──────── EXERCISE INPUTS

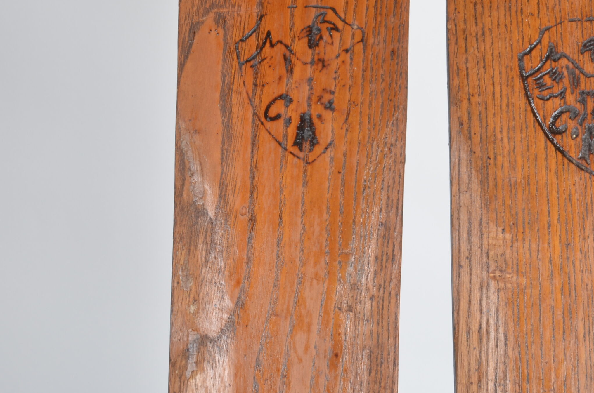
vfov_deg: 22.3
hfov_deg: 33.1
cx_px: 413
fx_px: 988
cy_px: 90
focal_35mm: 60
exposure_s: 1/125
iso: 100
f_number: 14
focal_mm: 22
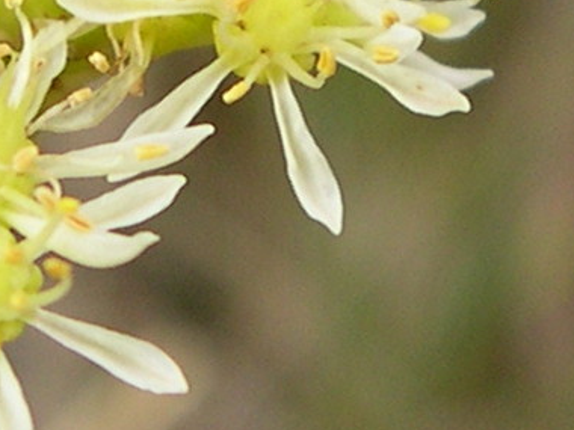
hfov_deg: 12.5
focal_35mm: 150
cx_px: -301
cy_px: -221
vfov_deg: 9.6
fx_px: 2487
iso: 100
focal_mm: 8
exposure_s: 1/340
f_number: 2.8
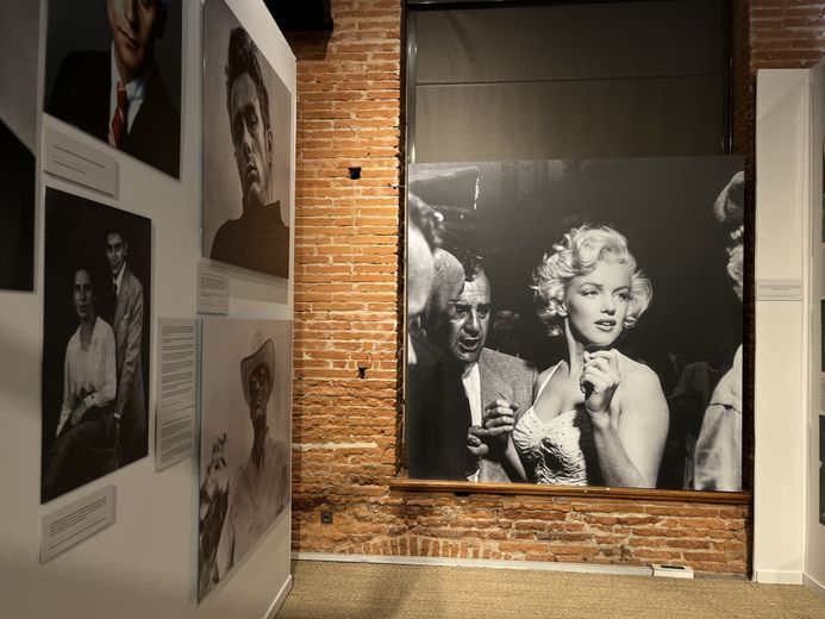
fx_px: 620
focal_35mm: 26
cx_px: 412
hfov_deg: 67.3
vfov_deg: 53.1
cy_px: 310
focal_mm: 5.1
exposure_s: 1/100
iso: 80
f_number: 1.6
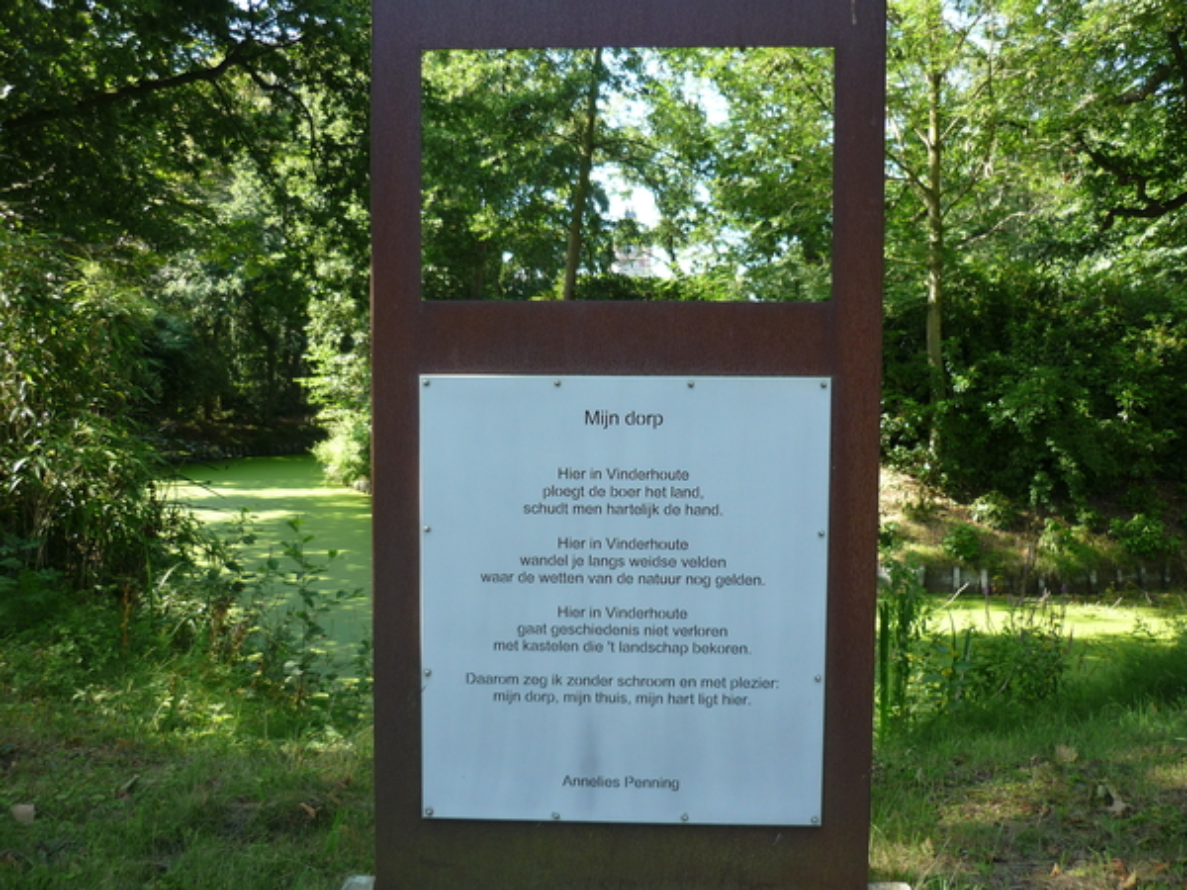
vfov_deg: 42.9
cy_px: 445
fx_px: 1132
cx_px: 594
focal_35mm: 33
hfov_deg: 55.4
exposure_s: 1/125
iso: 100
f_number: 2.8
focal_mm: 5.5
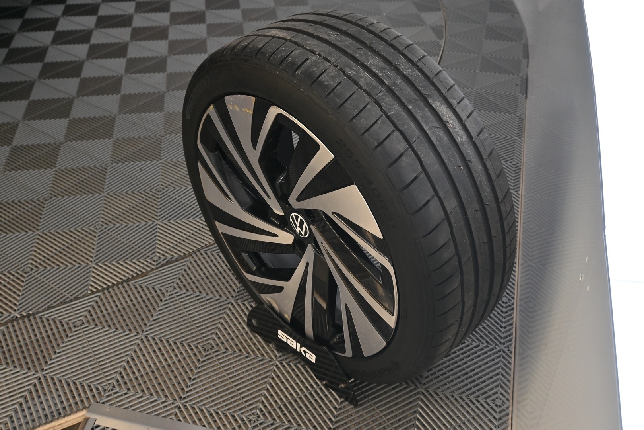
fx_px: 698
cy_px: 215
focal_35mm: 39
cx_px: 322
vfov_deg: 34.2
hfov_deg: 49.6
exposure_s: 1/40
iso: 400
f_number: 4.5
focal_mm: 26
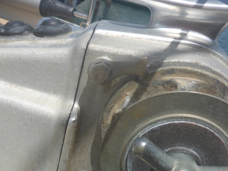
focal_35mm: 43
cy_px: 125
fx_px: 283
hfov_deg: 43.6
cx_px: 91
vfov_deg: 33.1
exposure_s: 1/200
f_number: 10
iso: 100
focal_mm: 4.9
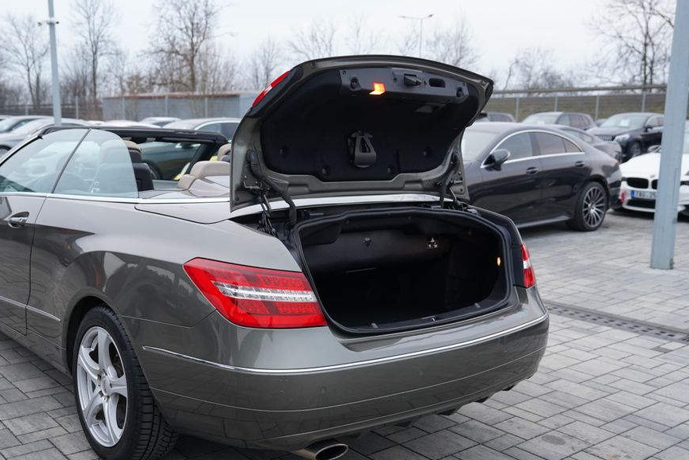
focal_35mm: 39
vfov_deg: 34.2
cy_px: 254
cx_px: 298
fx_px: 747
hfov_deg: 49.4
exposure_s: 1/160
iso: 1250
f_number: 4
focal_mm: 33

────────────────
──────── EXERCISE INPUTS

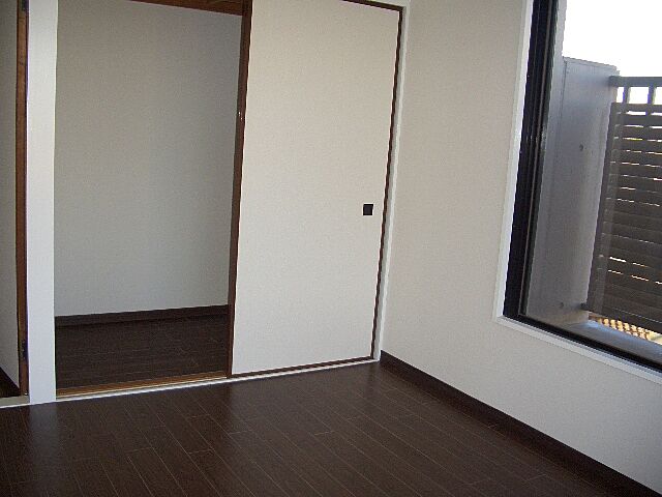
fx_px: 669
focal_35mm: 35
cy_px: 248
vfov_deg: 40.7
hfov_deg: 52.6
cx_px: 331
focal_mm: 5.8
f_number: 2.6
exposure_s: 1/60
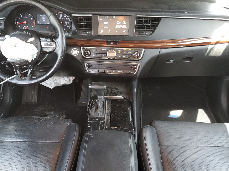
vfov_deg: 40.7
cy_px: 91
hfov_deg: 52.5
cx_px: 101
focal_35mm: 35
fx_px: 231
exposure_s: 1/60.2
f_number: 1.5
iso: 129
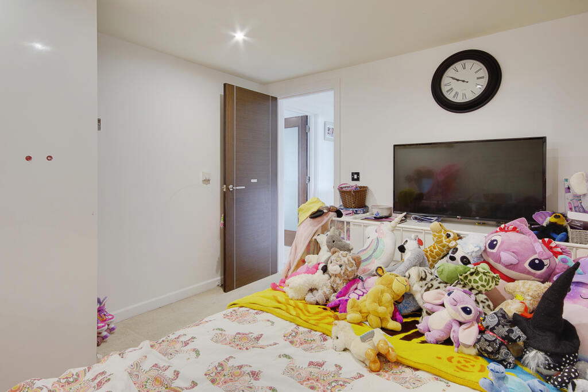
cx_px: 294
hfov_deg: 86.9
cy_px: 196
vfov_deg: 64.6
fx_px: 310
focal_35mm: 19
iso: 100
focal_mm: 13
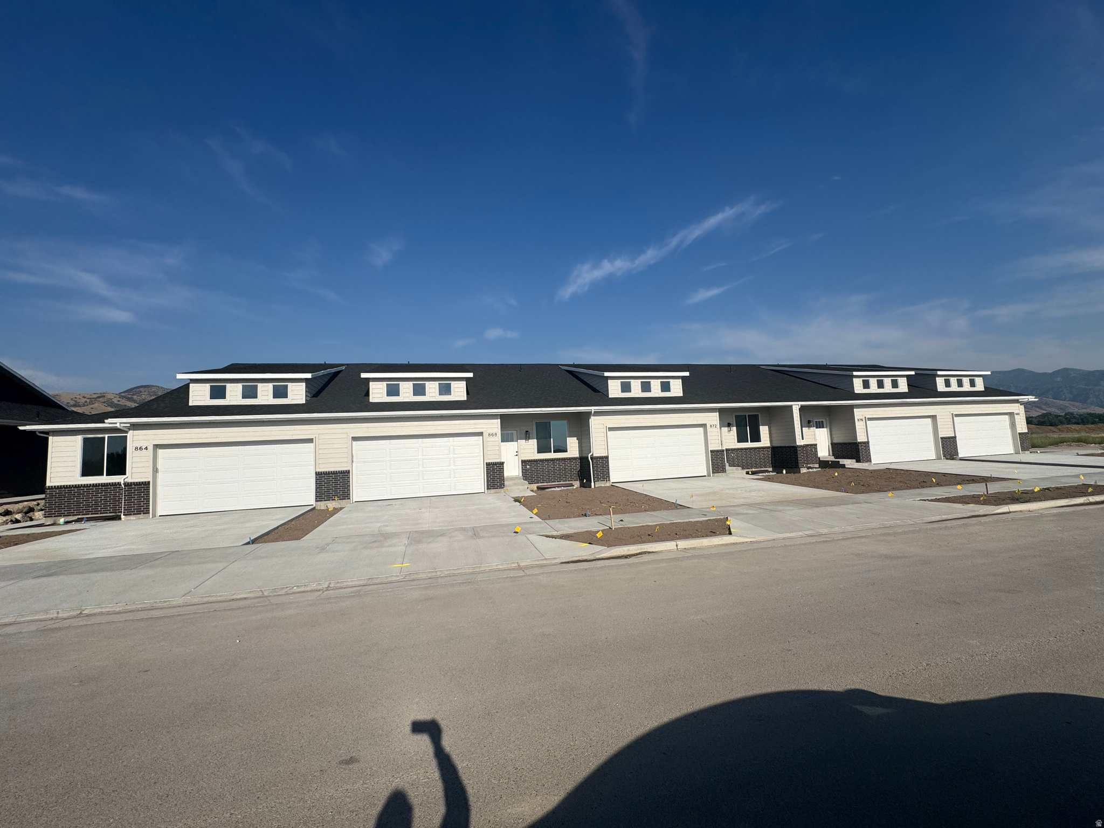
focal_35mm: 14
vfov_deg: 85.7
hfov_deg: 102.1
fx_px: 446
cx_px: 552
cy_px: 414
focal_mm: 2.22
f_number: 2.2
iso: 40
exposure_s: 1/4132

────────────────
──────── EXERCISE INPUTS

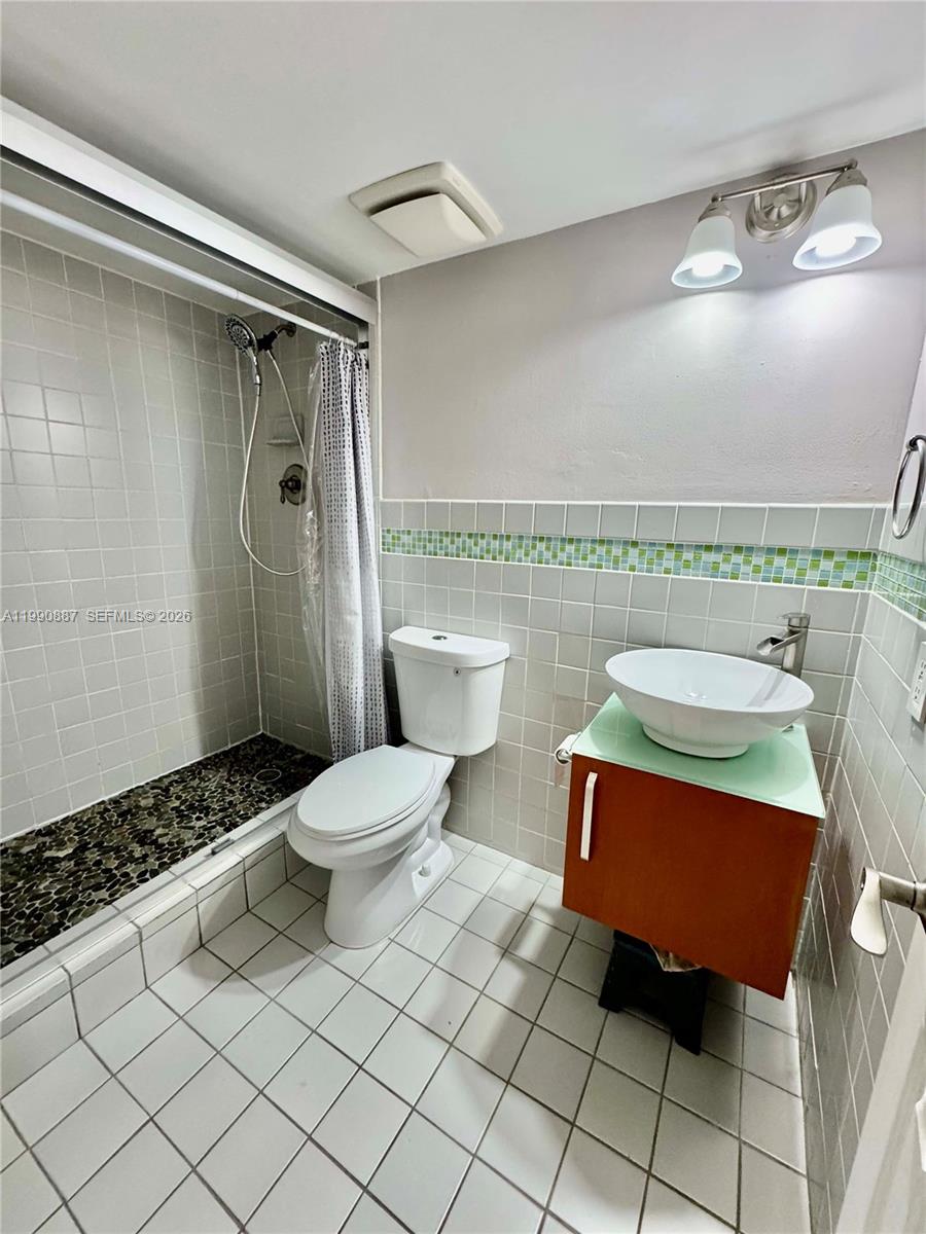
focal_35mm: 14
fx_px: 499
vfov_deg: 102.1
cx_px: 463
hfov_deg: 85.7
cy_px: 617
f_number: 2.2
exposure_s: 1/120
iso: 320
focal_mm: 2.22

────────────────

* **ABOUT THIS TASK**
Leaving each picture behind, please give again exactly the lines above from the one with "vfov_deg: 22.3" through the one with "focal_mm: 33", both included, and no others.

* **EXERCISE SOLUTION**
vfov_deg: 22.3
hfov_deg: 33.1
cx_px: 413
fx_px: 988
cy_px: 90
focal_35mm: 60
exposure_s: 1/125
iso: 100
f_number: 14
focal_mm: 22
hfov_deg: 12.5
focal_35mm: 150
cx_px: -301
cy_px: -221
vfov_deg: 9.6
fx_px: 2487
iso: 100
focal_mm: 8
exposure_s: 1/340
f_number: 2.8
fx_px: 620
focal_35mm: 26
cx_px: 412
hfov_deg: 67.3
vfov_deg: 53.1
cy_px: 310
focal_mm: 5.1
exposure_s: 1/100
iso: 80
f_number: 1.6
vfov_deg: 42.9
cy_px: 445
fx_px: 1132
cx_px: 594
focal_35mm: 33
hfov_deg: 55.4
exposure_s: 1/125
iso: 100
f_number: 2.8
focal_mm: 5.5
fx_px: 698
cy_px: 215
focal_35mm: 39
cx_px: 322
vfov_deg: 34.2
hfov_deg: 49.6
exposure_s: 1/40
iso: 400
f_number: 4.5
focal_mm: 26
focal_35mm: 43
cy_px: 125
fx_px: 283
hfov_deg: 43.6
cx_px: 91
vfov_deg: 33.1
exposure_s: 1/200
f_number: 10
iso: 100
focal_mm: 4.9
focal_35mm: 39
vfov_deg: 34.2
cy_px: 254
cx_px: 298
fx_px: 747
hfov_deg: 49.4
exposure_s: 1/160
iso: 1250
f_number: 4
focal_mm: 33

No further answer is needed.